$f(x) = x|x^2-6|- \frac{3}{2} x^2 +2$
With this function I know that I need to differentiate it in order to find the local maxima and minima points. However it always confuses me a bit on what I should do when there's a modulus/absolute value within the equation. Once I've found the derivative I'm pretty certain on what to do.

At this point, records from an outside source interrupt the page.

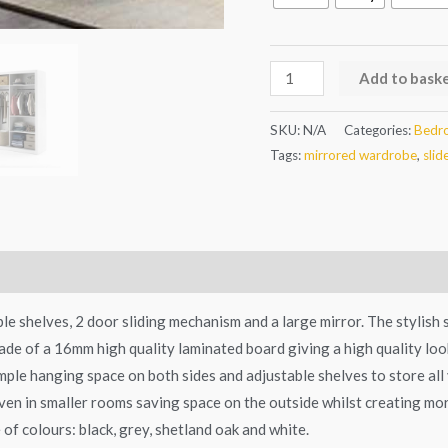
Add to bask
SKU:
N/A
Categories:
Bedr
Tags:
mirrored wardrobe
,
slid
e shelves, 2 door sliding mechanism and a large mirror. The stylish s
e of a 16mm high quality laminated board giving a high quality look.
ample hanging space on both sides and adjustable shelves to store al
en in smaller rooms saving space on the outside whilst creating mor
 of colours: black, grey, shetland oak and white.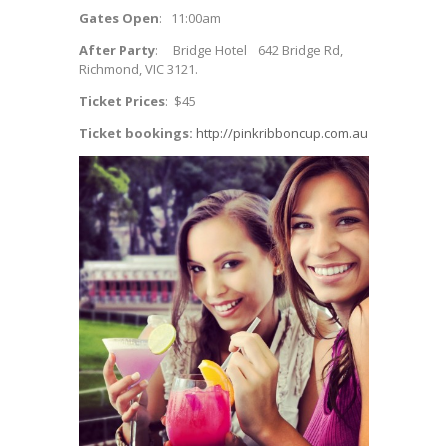
Gates Open
: 11:00am
After Party
: Bridge Hotel 642 Bridge Rd,
Richmond, VIC 3121.
Ticket Prices
: $45
Ticket bookings:
http://pinkribboncup.com.au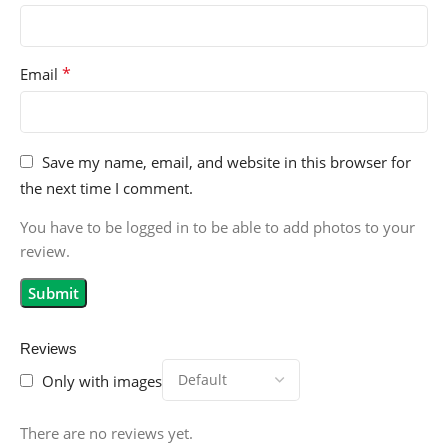
*
Email
Save my name, email, and website in this browser for
the next time I comment.
You have to be logged in to be able to add photos to your
review.
Reviews
Only with images
There are no reviews yet.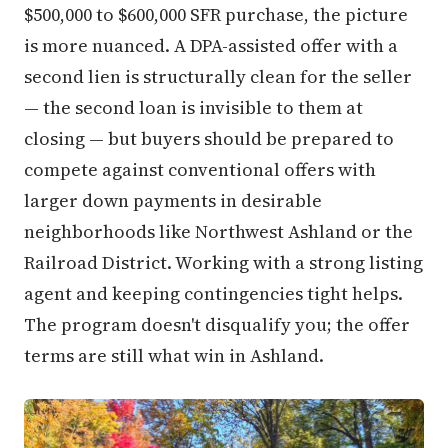
$500,000 to $600,000 SFR purchase, the picture
is more nuanced. A DPA-assisted offer with a
second lien is structurally clean for the seller
— the second loan is invisible to them at
closing — but buyers should be prepared to
compete against conventional offers with
larger down payments in desirable
neighborhoods like Northwest Ashland or the
Railroad District. Working with a strong listing
agent and keeping contingencies tight helps.
The program doesn't disqualify you; the offer
terms are still what win in Ashland.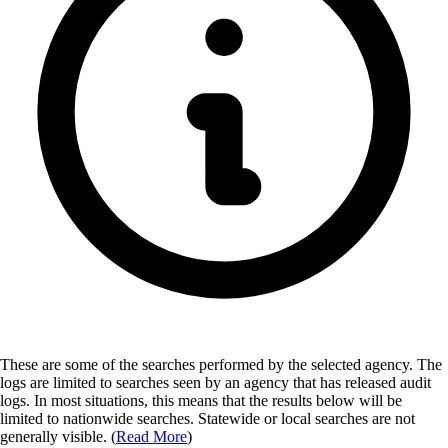
These are some of the searches performed by the selected agency.
The
logs are limited to searches seen by an agency that has released audit
logs. In most situations, this means that the results below will be
limited to nationwide searches. Statewide or local searches are not
generally visible. (
Read More
)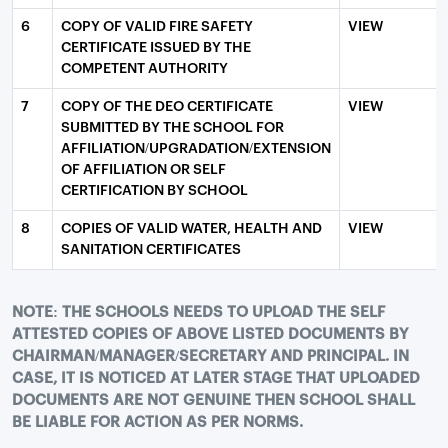
6
COPY OF VALID FIRE SAFETY
VIEW
CERTIFICATE ISSUED BY THE
COMPETENT AUTHORITY
7
COPY OF THE DEO CERTIFICATE
VIEW
SUBMITTED BY THE SCHOOL FOR
AFFILIATION/UPGRADATION/EXTENSION
OF AFFILIATION OR SELF
CERTIFICATION BY SCHOOL
8
COPIES OF VALID WATER, HEALTH AND
VIEW
SANITATION CERTIFICATES
NOTE: THE SCHOOLS NEEDS TO UPLOAD THE SELF
ATTESTED COPIES OF ABOVE LISTED DOCUMENTS BY
CHAIRMAN/MANAGER/SECRETARY AND PRINCIPAL. IN
CASE, IT IS NOTICED AT LATER STAGE THAT UPLOADED
DOCUMENTS ARE NOT GENUINE THEN SCHOOL SHALL
BE LIABLE FOR ACTION AS PER NORMS.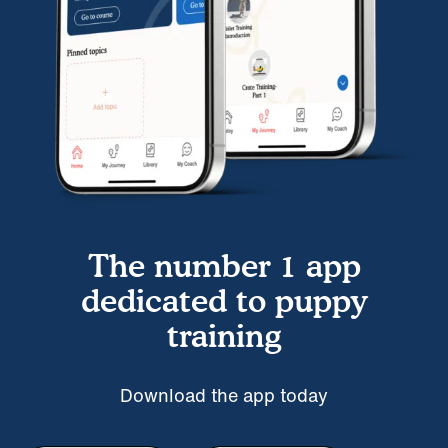
The number 1 app
dedicated to puppy
training
Download the app today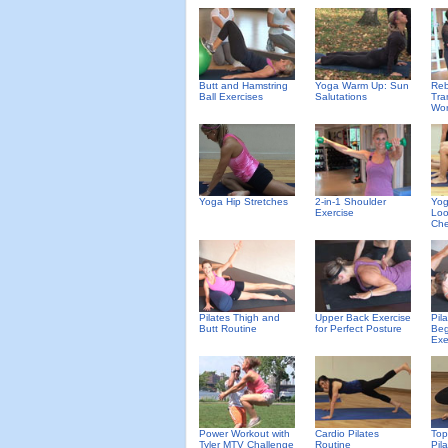
Butt and Hamstring
Yoga Warm Up: Sun
Reb
Ball Exercises
Salutations
Tra
Wor
Yoga Hip Stretches
2-in-1 Shoulder
Yog
Exercise
Loo
Che
Pilates Thigh and
Upper Back Exercise
Pil
Butt Routine
for Perfect Posture
Beg
Exe
Power Workout with
Cardio Pilates
Top
Tyler MTV Challenge
Routine
Pil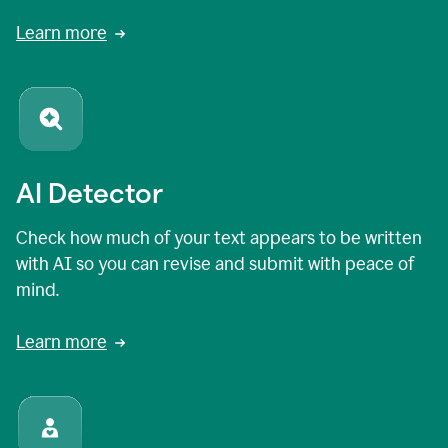
Learn more
AI Detector
Check how much of your text appears to be written
with AI so you can revise and submit with peace of
mind.
Learn more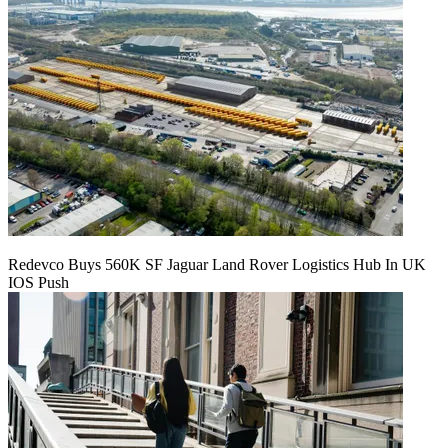
Redevco Buys 560K SF Jaguar Land Rover Logistics Hub In UK
IOS Push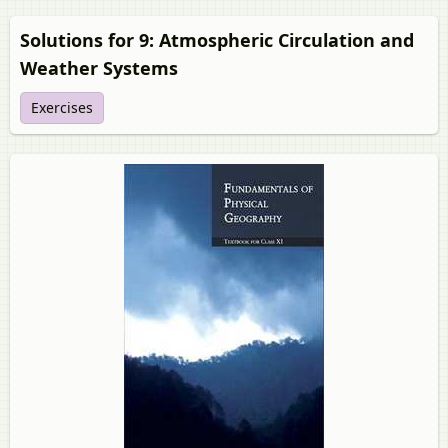
Solutions for 9: Atmospheric Circulation and
Weather Systems
Exercises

Anyways what I'm thinking right now is to have three cases. Firstly when $x^2$ is greater than 6, secondly when $x^2$ is less than 6 and finally when it's equal to 6. Is this the right approach? I'm also going to test $f(-2)$ & $f(4)$ since they're the limits.
Best Answer
hint
Observe that $$-\sqrt{6}<-2<\sqrt{6}<4$$ and $$-\sqrt{6}<x\le \sqrt{6}\implies$$ $$ |x^2-6|=-x^2+6$$
$$\sqrt{6}\le x\le 4\implies |x^2-6|=x^2-6$$
Thus , at $ [\sqrt{6},4]$, $$f'(x)=3x^2-6-3=3(x^2-3)>0$$ and at $ [-2,\sqrt{6}] $, $$f'(x)=6-3x^2-3=3(1-x^2)$$
You have to check $ f(\pm 1) $.